Let $A = \{1, 2, 3, 4, 5\} \times \{1, 2, 3, 4, 5\}$ and define $R$ on $A$ by $(X_1,Y_1)R(X_2,Y_2)$ if $X_1+Y_1 = X_2+Y_2$.
(a) Verify that $R$ is an equivalence relation on $A$
(b) Determine the equivalence classes $[(1,3)], [(2,4)],$ and $ [(1,1)]$
(c) Determine the partition induced by $R$
I don't understand how can I prove the equivalence relation on (a) Please help
Well, first try to figure out what the relationship means.
What does $(a,b)$ being related to $(c,d)$ means. Is $(2,4)$ related to $(1,2)$? If not what is related to $(2,4)$
So $(a,b)$ being related to $(c,d)$ means $a+b = c+d$. And $(2,4)$ being related to $(1,2)$ would mean that $2+4 = 1+2$ which isn't true so $(2,4)$ is not related to $(1,2)$. So what is related to $(2,4)$. Well, $(2,4)$ is related to $(c,d)$ if $2+4=6= c+d$ so $(2,4)$ is related to $(c,d)$ if $c+d = 6$ so $(2,4)$ is related to $(1,5)$ and $(2,4)$ and $(3,3)$ and $(4,2)$ and $(5,1)$.
You should do all that before you start trying to do the question.
Then....
Go through the three conditions for equivalency.
1) is $R$ reflexive? Is it true that for any $(a,b)$ that $(a,b)$ $R$ $(a,b)$. Well, that's true if $a+b$ always equals $a+b$ and false if it doesn't always equal. As $a+b = a+b$ always, $R$ is relflexive.
2) is $R$ symmetric? Is it true that if $(a,b)\ R\ (c,d)$ then it must be true that $(c,d)\ R\ (a,b)$? Well, that's true if whenever $a+b = c+d$ that it must be true that $c+d =a+b$. Equality is equality and you can switch the order.
3) is $R$ transitive?

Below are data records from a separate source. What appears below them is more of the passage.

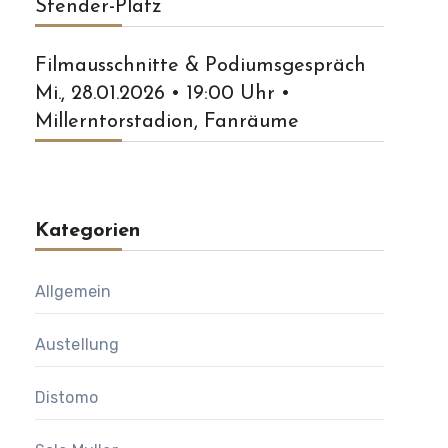
Stender-Platz
Filmausschnitte & Podiumsgespräch
Mi., 28.01.2026 • 19:00 Uhr •
Millerntorstadion, Fanräume
Kategorien
Allgemein
Austellung
Distomo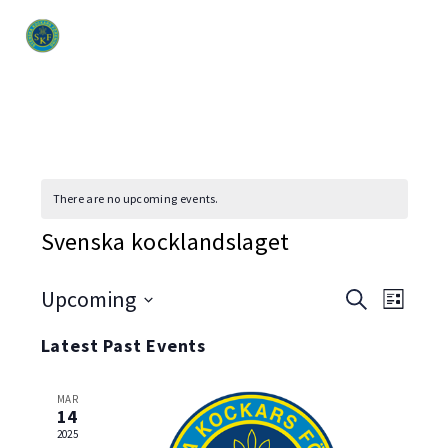
There are no upcoming events.
Svenska kocklandslaget
Event
Upcoming
Even
Search
List
Select
View
Searc
Latest Past Events
date.
Navi
and
MAR
Views
14
2025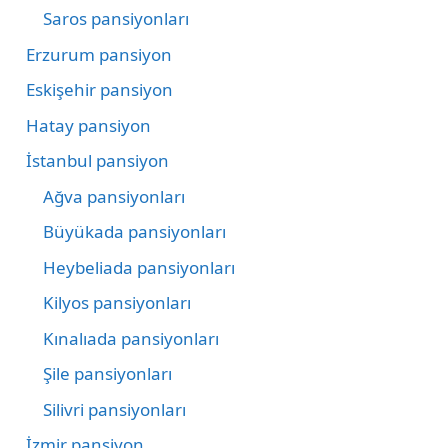
Saros pansiyonları
Erzurum pansiyon
Eskişehir pansiyon
Hatay pansiyon
İstanbul pansiyon
Ağva pansiyonları
Büyükada pansiyonları
Heybeliada pansiyonları
Kilyos pansiyonları
Kınalıada pansiyonları
Şile pansiyonları
Silivri pansiyonları
İzmir pansiyon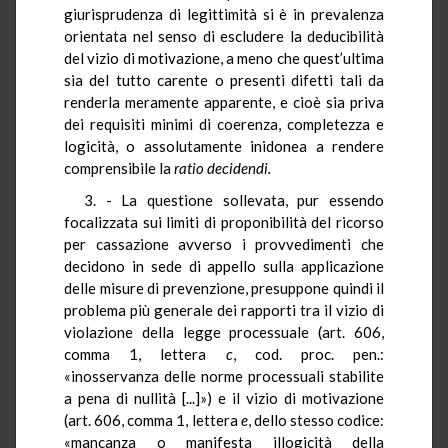
giurisprudenza di legittimità si è in prevalenza
orientata nel senso di escludere la deducibilità
del vizio di motivazione, a meno che quest’ultima
sia del tutto carente o presenti difetti tali da
renderla meramente apparente, e cioè sia priva
dei requisiti minimi di coerenza, completezza e
logicità, o assolutamente inidonea a rendere
comprensibile la
ratio
decidendi.
3. - La questione sollevata, pur essendo
focalizzata sui limiti di proponibilità del ricorso
per cassazione avverso i provvedimenti che
decidono in sede di appello sulla applicazione
delle misure di prevenzione, presuppone quindi il
problema più generale dei rapporti tra il vizio di
violazione della legge processuale (art. 606,
comma 1, lettera
c
, cod. proc. pen.:
«inosservanza delle norme processuali stabilite
a pena di nullità [...]») e il vizio di motivazione
(art. 606, comma 1, lettera
e
, dello stesso codice:
«mancanza o manifesta illogicità della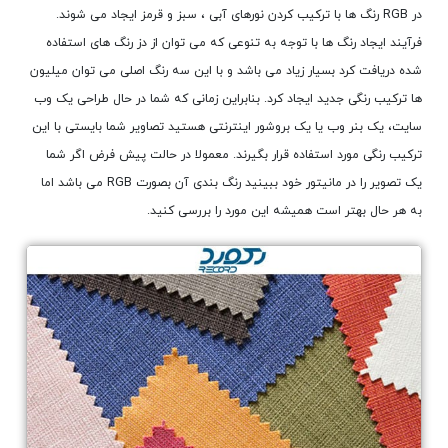
در RGB رنگ ها با ترکیب کردن نورهای آبی ، سبز و قرمز ایجاد می شوند.
فرآیند ایجاد رنگ ها با توجه به تنوعی که می توان از دز رنگ های استفاده
شده دریافت کرد بسیار زیاد می باشد و با این سه رنگ اصلی می توان میلیون
ها ترکیب رنگی جدید ایجاد کرد. بنابراین زمانی که شما در حال طراحی یک وب
سایت، یک بنر وب یا یک بروشور اینترنتی هستید تصاویر شما بایستی با این
ترکیب رنگی مورد استفاده قرار بگیرند. معمولا در حالت پیش فرض اگر شما
یک تصویر را در مانیتور خود ببینید رنگ بندی آن بصورت RGB می باشد اما
به هر حال بهتر است همیشه این مورد را بررسی کنید.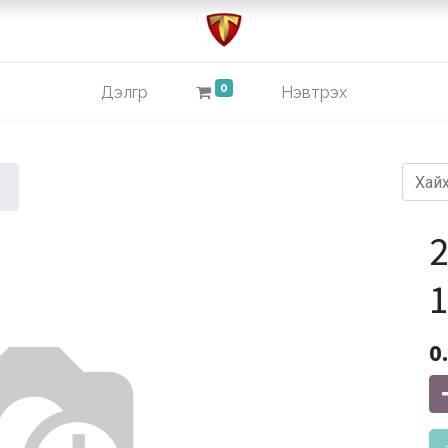
0
Дэлгүүр
Нэвтрэх
2
1
0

Is it true that $(a,b)R(c,d)$ and $(c,d)R(e,f)$ that it must be true that $(a,b)R(c,d)$? Well that's true if whenever you have $a+b = c+d$ and $c+d=e+f$ then you must have $a+b = e+f$. Well, equality is equality and equality is transitive.
In general this is a relation based on view if sums are equal and equality is the most basic of equavalence relations so...
As a bonus to get you familiar with the idea of equivalence relations, hear are all $25$ elements of $A\times A$ listed into equivalence classes. Two pairs are equivalent if and only if the fall in the same class.
Class 1: Those that add to $2$: $\{(1,1)\}$. $(1,1)$ is only related to itself.
Class 2: Those that add to $3$: $\{(1,2), (2,1)\}$. Those in this class are all related to each other.
Class 3: Those that add to $4$: $\{(1,3), (2,2),(3,1)\}$. Those in this class are all related to each other.
Class 4: Those that add to $5$: $\{(1,4), (2,3),(3,2),(4,1)\}$. Those in this class are all related to each other.
Class 5: Those that add to $6$: $\{(1,5), (2,4),(3,3),(4,2), (5,1)\}$. Those in this class are all related to each other.
Class 6: Those that add to $7$: $\{(2,5), (3,4),(4,3),(5,2)\}$. Those in this class are all related to each other.
Class 7: Those that add to $8$: $\{(3,5), (4,4),(5,3)\}$. Those in this class are all related to each other.
Class 8: Those that add to $9$: $\{(4,5), (5,4)\}$. Those in this class are all related to each other.
Class 9: Those that add to $10$: $\{(5,5)\}$. $(5,5)$ is only related to itself.
So question b) is $[(1,3)]$ means the class of all the pairs that are reelated to $(1,3)$. Which of the above classes is that.
And question c) is... well, reread your text to see what that means and see if it makes sense now.